The question of whether the kernel stack is shared with the interrupt stack under x86 is actually a kernel design problem, in other words, the interrupt stack can be shared with the kernel stack, or a separate interrupt stack can be reassigned. The kernel version of 2.4 seems to use the interrupt stack with the kernel stack sharing design, because the benefits of this design is relatively simple code, as mentioned earlier, directly using ESP0, but the negative factor is that the interrupt stack if nested, may destroy some of the kernel stack of data, because after all, share, So the stack space is sometimes hard to avoid. So in the 2.5 kernel version development, a warrior from IBM has submitted a patch (see HTTP://LWN.NET/ARTICLES/21846/), attempting to switch from kernel stack to a separate interrupt stack when an interrupt occurs. Later did not know by the kernel community adopted no, in short I now in 3.2 of the kernel source does not see the man's patch code, of course, it may be that the patch has grown into the current code looks like.
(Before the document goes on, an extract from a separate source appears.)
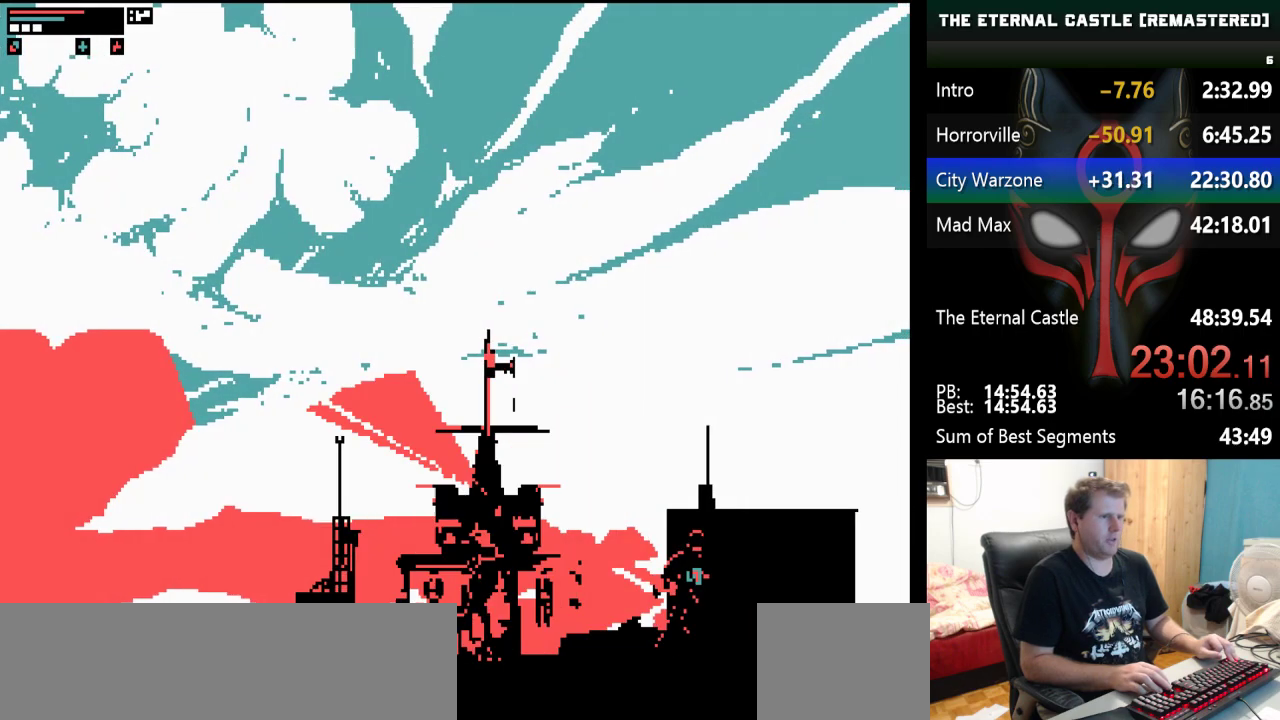
{"keys": ["right", "shift"], "events": []}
The Linux kernel now uses the kernel stack and interrupt stack separation design, below we from the source level to see how this separation is done.
The core code for separating the kernel stack from the interrupt stack takes place at DO_IRQ ()-HANDLE_IRQ ()-Execute_on_irq_stack ()
The last function literally means executing an interrupt-handling routine in the interrupt stack, which means that the interrupt handler executes in the context separate from the interrupted process. The Execute_on_irq_stack function is implemented as:
<arch/x86/kernel/irq_32.c>
- static inline int
- Execute_on_irq_stack (int overflow, struct irq_desc *desc, int IRQ)
- {
- Union Irq_ctx *curctx, *irqctx;
- U32 *isp, arg1, arg2;
- Curctx = (Union Irq_ctx *) Current_thread_info ();
- Irqctx = __this_cpu_read (HARDIRQ_CTX);
- /*
- * This is where we switch to the IRQ stack. However, if we are
- * Already using the IRQ stack (because we interrupted a HARDIRQ
- * Handler) We can ' t do and just has to keep using the
- * Current stack (which are the IRQ stack already after all)
- */
- if (unlikely (curctx = = Irqctx))
- return 0;
- /* Build the stack frame on the IRQ stack */
- ISP = (U32 *) ((char *) Irqctx + sizeof (*IRQCTX));
- Irqctx->tinfo.task = curctx->tinfo.task;
- Irqctx->tinfo.previous_esp = Current_stack_pointer;
- /*
- * Copy the SOFTIRQ bits in Preempt_count so, the
- * SOFTIRQ checks work in the HARDIRQ context.
- */
- Irqctx->tinfo.preempt_count =
- (Irqctx->tinfo.preempt_count & ~softirq_mask) |
- (Curctx->tinfo.preempt_count & Softirq_mask);
- if (unlikely (overflow))
- Call_on_stack (Print_stack_overflow, ISP);
- ASM volatile ("Xchgl%%ebx,%%esp \ n"
- "Call *%%edi \ n"
- "Movl%%ebx,%%esp \ n"
- : "=a" (arg1), "=d" (arg2), "=b" (ISP)
- : "0" (IRQ), "1" (DESC), "2" (ISP),
- "D" (DESC->HANDLE_IRQ)
- : "Memory", "CC", "ECX");
- return 1;
- }
the curctx= (Union Irq_ctx *) in the Code current_thread_info () is used to obtain the context of the currently interrupted process, Irqctx = __this_cpu_read (hardirq_ctx) The context used to get the HARDIRQ is actually getting the separate start address of the interrupt stack. The size of the interrupt stack is exactly the same as the layout and the kernel stack. The ISP then points to the top of the interrupt stack, and the final stack switch takes place in the assembler code: the current process's kernel stack ESP pointer is saved in EBX, and the ISP that interrupts the stack is assigned to ESP, so the next code will use the interrupt stack. The call statement is responsible for invoking the DESC->HANDLE_IRQ () function, where interrupt processing occurs, and the interrupt handler that is registered by the device driver is called. When the interrupt processing routine finishes returning, ESP will re-point to the kernel stack of the interrupted process. (We should note here that the kernel stack also retains the CS, EIP, and other registers that the processor hardware logic presses into when the interrupt occurs, so the interrupt return in the kernel stack is completely correct).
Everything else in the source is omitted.